Antes de que la joven pudiese replicar, apareció media docena de guerreros y la arrastraron hasta su cuarto, donde la encerraron brutalmente. Llena de rabia pero también de miedo, Tanis se refugió en los brazos de Beryl.

—¡Este hombre está loco! El mundo está al borde de la catástrofe, y él quiere convertirme en su esposa. Es algo totalmente descabellado.

Un sollozo sacudió su cuerpo. Una mortal tenaza no iba a tardar en cerrarse sobre la ciudad, cuyas ruinas la triturarían de forma inexorable. Ni siquiera podía intentar la huida. Cuatro guardias armados hasta los dientes vigilaban su puerta.

—A veces tengo la impresión de que me persigue un dios maléfico. En cuanto consigo escapar a una de sus trampas, tiende otra bajo mis pasos, como si quisiese impedir que encuentre a mi padre. ¡Y no puedo hacer nada! ¡Nada!

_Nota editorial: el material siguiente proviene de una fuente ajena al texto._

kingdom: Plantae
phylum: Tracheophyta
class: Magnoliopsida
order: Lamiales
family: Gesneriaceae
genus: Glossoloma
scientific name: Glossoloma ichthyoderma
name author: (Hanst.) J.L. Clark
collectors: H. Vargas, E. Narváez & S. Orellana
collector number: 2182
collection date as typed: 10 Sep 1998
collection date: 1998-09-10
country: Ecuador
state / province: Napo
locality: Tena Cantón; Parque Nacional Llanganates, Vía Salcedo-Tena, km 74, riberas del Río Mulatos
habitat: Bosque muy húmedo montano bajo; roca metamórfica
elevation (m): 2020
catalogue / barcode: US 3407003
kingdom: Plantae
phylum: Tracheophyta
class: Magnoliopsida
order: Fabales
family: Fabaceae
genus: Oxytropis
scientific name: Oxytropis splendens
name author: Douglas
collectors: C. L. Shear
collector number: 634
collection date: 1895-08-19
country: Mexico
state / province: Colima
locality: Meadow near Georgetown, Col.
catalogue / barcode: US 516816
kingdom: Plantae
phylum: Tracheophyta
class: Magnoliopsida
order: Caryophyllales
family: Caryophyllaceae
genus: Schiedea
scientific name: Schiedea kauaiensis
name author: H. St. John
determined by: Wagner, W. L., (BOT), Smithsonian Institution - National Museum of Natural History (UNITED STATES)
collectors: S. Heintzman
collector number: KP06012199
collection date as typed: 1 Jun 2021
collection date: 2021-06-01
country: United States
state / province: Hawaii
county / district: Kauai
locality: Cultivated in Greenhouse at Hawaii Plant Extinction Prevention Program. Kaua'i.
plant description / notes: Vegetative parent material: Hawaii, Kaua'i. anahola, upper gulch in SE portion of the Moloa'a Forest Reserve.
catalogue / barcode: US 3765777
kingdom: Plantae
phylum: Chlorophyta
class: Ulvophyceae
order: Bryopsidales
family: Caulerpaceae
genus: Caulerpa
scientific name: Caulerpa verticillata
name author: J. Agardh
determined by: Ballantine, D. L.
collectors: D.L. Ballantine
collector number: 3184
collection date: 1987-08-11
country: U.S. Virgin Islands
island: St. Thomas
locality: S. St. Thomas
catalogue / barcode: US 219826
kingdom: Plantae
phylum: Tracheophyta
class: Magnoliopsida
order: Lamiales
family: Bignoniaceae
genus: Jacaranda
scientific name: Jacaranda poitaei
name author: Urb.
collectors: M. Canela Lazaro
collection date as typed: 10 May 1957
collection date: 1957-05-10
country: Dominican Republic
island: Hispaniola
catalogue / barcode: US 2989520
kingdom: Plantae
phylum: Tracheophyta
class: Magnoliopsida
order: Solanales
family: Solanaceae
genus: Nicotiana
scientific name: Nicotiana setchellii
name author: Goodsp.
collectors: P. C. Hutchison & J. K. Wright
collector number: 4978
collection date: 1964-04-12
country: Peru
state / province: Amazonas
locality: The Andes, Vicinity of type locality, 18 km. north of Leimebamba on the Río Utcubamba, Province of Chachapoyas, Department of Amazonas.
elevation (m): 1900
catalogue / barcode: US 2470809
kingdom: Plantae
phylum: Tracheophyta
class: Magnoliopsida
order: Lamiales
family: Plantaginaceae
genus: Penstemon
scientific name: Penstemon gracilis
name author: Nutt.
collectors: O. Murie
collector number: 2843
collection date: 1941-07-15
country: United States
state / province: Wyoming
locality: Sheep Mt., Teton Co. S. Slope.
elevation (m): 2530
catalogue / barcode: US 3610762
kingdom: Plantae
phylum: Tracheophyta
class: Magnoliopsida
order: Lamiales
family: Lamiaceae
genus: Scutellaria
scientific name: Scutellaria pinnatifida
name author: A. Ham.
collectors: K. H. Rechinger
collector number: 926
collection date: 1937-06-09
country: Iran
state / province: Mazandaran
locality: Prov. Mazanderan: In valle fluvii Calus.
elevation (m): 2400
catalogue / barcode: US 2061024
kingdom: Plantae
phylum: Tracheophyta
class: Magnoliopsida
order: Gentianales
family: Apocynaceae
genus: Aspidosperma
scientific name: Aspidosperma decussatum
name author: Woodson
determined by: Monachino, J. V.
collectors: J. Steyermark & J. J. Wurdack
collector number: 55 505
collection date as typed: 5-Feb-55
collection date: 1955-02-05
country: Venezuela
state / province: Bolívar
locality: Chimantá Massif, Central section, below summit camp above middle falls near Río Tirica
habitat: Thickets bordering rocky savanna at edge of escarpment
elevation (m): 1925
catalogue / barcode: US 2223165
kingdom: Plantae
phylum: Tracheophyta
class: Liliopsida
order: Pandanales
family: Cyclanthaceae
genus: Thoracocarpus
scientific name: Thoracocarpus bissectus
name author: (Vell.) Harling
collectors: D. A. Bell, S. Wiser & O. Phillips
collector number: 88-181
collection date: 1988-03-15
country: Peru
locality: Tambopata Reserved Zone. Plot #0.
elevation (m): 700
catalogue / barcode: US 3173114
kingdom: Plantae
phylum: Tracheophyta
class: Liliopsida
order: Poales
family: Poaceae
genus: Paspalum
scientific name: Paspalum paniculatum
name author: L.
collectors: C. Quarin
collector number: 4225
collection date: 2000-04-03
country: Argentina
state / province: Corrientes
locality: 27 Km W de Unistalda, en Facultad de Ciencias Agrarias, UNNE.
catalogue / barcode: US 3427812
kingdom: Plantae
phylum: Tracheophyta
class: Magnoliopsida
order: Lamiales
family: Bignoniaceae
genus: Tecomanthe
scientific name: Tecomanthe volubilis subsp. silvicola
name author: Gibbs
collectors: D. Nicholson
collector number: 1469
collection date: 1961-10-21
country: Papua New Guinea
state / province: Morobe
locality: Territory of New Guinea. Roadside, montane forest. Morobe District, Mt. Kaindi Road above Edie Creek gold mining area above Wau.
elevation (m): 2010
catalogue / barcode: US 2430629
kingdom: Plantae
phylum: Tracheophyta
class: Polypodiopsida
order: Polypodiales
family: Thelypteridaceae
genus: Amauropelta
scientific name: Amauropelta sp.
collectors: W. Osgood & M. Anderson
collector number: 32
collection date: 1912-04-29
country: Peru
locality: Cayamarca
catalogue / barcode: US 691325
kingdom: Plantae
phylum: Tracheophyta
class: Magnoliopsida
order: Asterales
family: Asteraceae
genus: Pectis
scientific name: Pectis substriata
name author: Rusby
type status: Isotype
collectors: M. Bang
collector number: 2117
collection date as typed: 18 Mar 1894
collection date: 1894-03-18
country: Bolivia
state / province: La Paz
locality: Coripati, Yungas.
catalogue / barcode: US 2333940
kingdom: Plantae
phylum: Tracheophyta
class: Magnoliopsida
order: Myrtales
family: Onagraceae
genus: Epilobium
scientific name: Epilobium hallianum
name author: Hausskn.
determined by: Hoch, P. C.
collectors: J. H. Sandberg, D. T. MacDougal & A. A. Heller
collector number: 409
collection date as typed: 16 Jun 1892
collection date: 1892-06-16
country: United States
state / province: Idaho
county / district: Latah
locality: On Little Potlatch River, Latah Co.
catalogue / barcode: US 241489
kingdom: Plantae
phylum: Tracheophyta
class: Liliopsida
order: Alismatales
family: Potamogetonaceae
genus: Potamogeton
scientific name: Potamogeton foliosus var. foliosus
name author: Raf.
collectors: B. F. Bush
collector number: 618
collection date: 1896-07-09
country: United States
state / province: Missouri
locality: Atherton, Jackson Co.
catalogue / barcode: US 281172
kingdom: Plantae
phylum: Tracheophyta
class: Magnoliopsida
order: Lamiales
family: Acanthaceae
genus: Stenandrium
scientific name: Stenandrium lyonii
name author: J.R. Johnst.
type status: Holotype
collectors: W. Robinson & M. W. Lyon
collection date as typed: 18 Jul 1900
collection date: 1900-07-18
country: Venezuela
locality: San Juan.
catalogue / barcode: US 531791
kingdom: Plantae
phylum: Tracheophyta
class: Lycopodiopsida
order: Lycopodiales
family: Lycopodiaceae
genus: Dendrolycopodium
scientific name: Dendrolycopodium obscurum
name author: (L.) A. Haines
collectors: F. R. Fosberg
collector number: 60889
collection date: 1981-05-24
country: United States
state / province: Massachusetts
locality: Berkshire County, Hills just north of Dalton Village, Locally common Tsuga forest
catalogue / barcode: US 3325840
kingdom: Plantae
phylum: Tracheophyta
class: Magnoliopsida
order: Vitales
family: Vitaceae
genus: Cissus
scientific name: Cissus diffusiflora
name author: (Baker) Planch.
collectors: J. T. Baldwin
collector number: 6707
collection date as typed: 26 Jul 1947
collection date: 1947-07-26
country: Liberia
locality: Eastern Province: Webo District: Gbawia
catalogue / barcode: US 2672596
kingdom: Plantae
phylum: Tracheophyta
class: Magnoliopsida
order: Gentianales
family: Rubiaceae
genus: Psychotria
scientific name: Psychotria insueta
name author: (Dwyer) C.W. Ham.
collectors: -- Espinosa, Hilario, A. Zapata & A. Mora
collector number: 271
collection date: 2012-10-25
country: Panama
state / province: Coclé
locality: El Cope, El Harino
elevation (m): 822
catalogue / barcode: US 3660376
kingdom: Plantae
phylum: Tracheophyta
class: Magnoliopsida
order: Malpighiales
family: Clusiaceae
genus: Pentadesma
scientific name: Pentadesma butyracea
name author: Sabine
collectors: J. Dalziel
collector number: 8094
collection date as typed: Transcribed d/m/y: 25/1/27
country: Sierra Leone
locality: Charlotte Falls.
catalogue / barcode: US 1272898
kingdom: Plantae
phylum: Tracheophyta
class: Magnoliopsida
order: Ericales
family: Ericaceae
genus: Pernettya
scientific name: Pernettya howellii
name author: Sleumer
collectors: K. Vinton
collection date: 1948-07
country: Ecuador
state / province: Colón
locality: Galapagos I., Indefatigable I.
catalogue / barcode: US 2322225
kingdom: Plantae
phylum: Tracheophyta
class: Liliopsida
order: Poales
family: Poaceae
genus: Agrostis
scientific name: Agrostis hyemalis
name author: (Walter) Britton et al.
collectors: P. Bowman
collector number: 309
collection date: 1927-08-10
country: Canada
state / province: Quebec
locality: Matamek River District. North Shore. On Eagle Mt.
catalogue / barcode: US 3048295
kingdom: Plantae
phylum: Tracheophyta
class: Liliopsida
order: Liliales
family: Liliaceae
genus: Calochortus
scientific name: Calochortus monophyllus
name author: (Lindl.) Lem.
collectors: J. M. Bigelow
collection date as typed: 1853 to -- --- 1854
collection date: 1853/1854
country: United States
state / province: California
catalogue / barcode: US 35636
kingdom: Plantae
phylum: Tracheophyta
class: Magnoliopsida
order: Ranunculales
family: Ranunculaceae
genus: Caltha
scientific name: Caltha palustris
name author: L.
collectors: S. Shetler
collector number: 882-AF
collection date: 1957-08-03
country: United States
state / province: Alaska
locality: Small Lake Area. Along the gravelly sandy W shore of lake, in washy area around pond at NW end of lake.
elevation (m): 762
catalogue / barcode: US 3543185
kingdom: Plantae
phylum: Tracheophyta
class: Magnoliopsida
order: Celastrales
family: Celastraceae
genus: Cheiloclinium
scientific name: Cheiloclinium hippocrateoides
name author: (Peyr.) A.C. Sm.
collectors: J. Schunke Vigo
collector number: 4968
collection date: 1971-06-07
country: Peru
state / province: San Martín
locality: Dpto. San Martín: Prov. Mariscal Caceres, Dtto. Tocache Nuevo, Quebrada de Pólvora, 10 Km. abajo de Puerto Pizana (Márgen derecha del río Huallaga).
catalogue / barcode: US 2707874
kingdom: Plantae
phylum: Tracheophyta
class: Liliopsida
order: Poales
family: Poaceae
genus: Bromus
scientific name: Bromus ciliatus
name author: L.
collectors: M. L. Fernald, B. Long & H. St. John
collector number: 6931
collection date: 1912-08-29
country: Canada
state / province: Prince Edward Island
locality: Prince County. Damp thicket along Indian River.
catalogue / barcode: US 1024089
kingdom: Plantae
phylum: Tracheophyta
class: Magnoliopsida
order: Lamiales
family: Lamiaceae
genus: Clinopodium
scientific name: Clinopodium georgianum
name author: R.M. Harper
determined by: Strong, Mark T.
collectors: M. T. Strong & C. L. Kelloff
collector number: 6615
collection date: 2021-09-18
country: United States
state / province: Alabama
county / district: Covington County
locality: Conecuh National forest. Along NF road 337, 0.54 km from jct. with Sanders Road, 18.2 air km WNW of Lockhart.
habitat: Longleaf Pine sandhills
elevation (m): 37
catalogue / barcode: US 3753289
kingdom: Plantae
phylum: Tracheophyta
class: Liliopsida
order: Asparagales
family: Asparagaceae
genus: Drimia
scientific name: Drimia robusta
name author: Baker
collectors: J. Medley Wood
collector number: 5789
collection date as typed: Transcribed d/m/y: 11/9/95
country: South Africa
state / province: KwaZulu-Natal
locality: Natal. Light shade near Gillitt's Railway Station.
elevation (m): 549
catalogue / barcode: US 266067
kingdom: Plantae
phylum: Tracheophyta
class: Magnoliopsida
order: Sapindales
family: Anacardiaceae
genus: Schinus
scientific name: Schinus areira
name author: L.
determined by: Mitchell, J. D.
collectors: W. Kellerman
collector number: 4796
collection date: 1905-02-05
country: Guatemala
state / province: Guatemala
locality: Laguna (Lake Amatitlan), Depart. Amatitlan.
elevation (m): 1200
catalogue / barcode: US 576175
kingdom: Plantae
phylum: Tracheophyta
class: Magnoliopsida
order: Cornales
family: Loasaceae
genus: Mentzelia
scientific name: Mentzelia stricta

De buena gana se habría puesto a gritar. Maquinalmente, colocó su mano sobre el nudo Tit, que seguía conservando a pesar de sus distintas tribulaciones. Ni siquiera los amanios se habían atrevido a quitárselo. Con la mente vacía, se volvió una vez más hacia Isis, implorando su protección.

Por la noche, les trajeron una cena frugal. Fuera, la tormenta seguía aumentando. De repente, Beryl lanzó un grito:

—¡Princesa! ¡Mira!

A lo largo de los muros, unas extrañas serpientes brillantes se contorsionaban a la luz temblorosa de la lámpara de aceite.

—Estamos perdidas —gimió la joven esclava.